The parrot that uses statistics: the kea

Animals are unlikely to analyze probabilities. Statistical inferences are only attributed to humans (and some apes). But there is also the Nestor notabilis, a bird better known in New Zealand as kea. This is a psittaciform species of the parrot family. He is able to understand the probabilities and decide based on them. It is the conclusion that emerges from the study entitled Kea show three signatures of domain-general statistical inference carried out by scientists from the University of Auckand. It is published this week in the specialized journal Nature Communications. The finding is the first to show the ability of statistical inference of any animal outside the group of great apes. And he introduces Kea, the parrot that uses statistics.

The parrot that uses statistics: we introduce kea.
The parrot that uses statistics: we introduce kea.

Experimenting with probabilities

They wanted to demonstrate the kea's ability to discriminate statistically between two options. Amalia Bastosy Alex Taylor, authors of the study, conducted a series of experiments. They were designed to verify that these birds had several criteria for statistical understanding based on previous studies conducted with primates and human babies. Thus, the researchers trained six keas. They were called Blofeld, Bruce, Loki, Neo, Plankton and Taz. They should associate the black color of a series of chips with a reward and the color orange with the absence of it. The authors varied the relative frequencies of the orange and black chips in two transparent jars. They offered the keas the choice between both jars, hiding the reward they would give the birds.

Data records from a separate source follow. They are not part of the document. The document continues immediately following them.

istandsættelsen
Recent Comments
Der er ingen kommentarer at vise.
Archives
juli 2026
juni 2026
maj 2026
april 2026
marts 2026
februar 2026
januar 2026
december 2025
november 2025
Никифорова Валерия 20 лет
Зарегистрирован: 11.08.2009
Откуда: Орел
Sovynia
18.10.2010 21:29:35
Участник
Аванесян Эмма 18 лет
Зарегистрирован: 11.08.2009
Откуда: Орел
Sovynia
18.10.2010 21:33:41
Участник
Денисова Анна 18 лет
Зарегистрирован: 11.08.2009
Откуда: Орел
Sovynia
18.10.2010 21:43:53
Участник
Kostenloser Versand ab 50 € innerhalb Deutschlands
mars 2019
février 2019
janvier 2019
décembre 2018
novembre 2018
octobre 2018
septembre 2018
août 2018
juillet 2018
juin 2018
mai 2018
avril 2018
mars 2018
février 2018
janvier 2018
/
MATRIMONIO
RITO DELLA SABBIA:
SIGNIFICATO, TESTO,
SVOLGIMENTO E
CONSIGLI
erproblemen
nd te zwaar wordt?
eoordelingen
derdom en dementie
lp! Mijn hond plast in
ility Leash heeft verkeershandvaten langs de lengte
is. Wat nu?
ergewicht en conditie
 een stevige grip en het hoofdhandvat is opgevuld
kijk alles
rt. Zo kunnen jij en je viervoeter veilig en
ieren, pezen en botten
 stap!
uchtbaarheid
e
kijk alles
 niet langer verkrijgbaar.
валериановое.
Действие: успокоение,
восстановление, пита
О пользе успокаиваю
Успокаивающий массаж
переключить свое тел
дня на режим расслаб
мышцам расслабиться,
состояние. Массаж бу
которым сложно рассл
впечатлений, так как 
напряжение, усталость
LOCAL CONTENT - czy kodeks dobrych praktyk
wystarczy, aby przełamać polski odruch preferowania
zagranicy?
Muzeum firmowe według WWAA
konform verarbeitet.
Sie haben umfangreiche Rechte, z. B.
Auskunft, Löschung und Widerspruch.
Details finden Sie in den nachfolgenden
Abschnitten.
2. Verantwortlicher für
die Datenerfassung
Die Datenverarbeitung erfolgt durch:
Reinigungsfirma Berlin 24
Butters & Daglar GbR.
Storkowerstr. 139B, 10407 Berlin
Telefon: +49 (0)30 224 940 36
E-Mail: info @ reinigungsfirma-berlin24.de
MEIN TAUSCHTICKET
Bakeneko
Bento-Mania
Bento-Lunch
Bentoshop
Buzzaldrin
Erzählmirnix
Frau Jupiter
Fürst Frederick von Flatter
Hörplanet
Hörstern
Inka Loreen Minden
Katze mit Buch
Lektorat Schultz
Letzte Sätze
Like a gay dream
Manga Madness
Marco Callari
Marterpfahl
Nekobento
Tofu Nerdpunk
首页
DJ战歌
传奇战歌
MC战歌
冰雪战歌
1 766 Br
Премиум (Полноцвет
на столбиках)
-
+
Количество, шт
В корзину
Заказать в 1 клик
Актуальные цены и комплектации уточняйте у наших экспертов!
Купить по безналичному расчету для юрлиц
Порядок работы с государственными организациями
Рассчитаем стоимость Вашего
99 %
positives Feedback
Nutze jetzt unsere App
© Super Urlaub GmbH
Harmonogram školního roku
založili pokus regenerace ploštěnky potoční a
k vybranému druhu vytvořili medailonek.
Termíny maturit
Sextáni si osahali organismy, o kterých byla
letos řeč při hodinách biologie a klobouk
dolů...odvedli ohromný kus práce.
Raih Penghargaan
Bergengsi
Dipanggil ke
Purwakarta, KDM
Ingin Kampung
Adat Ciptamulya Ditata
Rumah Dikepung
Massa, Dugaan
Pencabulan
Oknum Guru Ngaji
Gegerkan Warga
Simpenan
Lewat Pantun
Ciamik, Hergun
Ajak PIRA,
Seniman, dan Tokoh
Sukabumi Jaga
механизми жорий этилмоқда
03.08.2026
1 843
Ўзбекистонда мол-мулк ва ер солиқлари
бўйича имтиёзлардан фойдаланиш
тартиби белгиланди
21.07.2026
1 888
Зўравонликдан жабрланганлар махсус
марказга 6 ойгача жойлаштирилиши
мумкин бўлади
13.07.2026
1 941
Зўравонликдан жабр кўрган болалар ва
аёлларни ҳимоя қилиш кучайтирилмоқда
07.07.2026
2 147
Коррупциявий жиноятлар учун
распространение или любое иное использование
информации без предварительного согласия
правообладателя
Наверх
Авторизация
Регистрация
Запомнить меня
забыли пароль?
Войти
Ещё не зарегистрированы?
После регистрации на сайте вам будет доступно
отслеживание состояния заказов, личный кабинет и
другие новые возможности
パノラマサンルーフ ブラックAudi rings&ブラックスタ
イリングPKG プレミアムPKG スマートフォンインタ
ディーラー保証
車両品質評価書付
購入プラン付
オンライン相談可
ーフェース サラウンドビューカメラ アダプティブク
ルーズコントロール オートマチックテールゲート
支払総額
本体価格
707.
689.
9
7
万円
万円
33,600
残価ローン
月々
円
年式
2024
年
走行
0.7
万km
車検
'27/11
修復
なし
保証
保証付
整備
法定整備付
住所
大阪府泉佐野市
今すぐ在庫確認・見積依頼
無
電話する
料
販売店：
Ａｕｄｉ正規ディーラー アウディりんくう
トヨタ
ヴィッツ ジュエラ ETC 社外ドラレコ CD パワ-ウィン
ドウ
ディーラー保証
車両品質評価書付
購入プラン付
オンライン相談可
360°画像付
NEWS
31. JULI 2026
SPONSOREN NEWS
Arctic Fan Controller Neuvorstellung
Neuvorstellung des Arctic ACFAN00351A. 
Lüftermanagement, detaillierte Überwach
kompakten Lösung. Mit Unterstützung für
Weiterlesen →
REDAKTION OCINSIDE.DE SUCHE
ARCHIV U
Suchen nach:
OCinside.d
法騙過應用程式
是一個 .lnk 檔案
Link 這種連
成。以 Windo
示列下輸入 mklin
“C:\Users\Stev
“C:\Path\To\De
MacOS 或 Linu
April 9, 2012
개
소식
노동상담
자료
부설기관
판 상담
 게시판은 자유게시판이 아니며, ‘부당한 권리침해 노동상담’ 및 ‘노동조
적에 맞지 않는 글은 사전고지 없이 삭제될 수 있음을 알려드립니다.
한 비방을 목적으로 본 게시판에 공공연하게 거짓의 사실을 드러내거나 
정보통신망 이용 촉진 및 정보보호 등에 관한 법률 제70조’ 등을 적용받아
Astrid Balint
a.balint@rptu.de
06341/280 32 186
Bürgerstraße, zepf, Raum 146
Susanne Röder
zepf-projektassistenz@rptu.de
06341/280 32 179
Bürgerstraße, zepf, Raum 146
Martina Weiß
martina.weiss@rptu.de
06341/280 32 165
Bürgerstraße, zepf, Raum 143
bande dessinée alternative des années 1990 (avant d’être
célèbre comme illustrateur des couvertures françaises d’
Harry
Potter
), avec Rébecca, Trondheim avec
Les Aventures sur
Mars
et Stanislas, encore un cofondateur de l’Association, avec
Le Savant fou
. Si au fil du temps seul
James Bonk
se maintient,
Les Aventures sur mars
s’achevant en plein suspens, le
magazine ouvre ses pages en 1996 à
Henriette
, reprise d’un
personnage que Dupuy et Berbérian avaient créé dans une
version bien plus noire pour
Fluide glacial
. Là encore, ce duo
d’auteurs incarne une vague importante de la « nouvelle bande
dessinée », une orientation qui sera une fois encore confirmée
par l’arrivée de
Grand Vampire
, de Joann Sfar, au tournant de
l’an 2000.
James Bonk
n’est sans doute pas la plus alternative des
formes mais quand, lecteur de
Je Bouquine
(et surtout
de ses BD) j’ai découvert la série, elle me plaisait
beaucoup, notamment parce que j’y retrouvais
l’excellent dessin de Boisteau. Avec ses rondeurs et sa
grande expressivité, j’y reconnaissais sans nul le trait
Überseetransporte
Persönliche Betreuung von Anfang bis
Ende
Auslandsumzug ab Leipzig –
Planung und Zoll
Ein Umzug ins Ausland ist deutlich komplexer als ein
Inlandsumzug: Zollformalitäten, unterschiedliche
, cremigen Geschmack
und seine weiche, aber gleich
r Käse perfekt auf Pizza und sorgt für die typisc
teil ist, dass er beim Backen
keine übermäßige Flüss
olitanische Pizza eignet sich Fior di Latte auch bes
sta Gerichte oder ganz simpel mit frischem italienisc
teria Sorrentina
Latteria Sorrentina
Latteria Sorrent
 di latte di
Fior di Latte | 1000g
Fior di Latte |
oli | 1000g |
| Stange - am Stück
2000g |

The authors discovered that kea preferred the jars in which a higher relative frequency of black chips was observed. Then the scientists placed a horizontal barrier that hid part of the jar. Thus, they changed the fraction of rewards tokens accessible above this barrier. The kea detected this physical restriction and re-selected the bottle that contained a higher proportion of gratifying chips. It was confirmed in a third experiment. Kea also preferred to select the files of one of the scientists who had previously demonstrated a "bias" to offer a larger fraction of gratifying tokens.

It is the first time that the analytical capacity of this bird is checked.
It is the first time that the analytical capacity of this bird is checked.
Like apes and humans

Prior to this experiment, a bird never demonstrated that aptitude. And no other animals, except the great apes. The kea, the parrot that uses statistics and decides based on it, is exceptional. Showing this type of higher order complex cognitive process in a bird opens a new door. It helps us understand the evolutionary history that has led great apes to understand probability and make decisions based on statistics.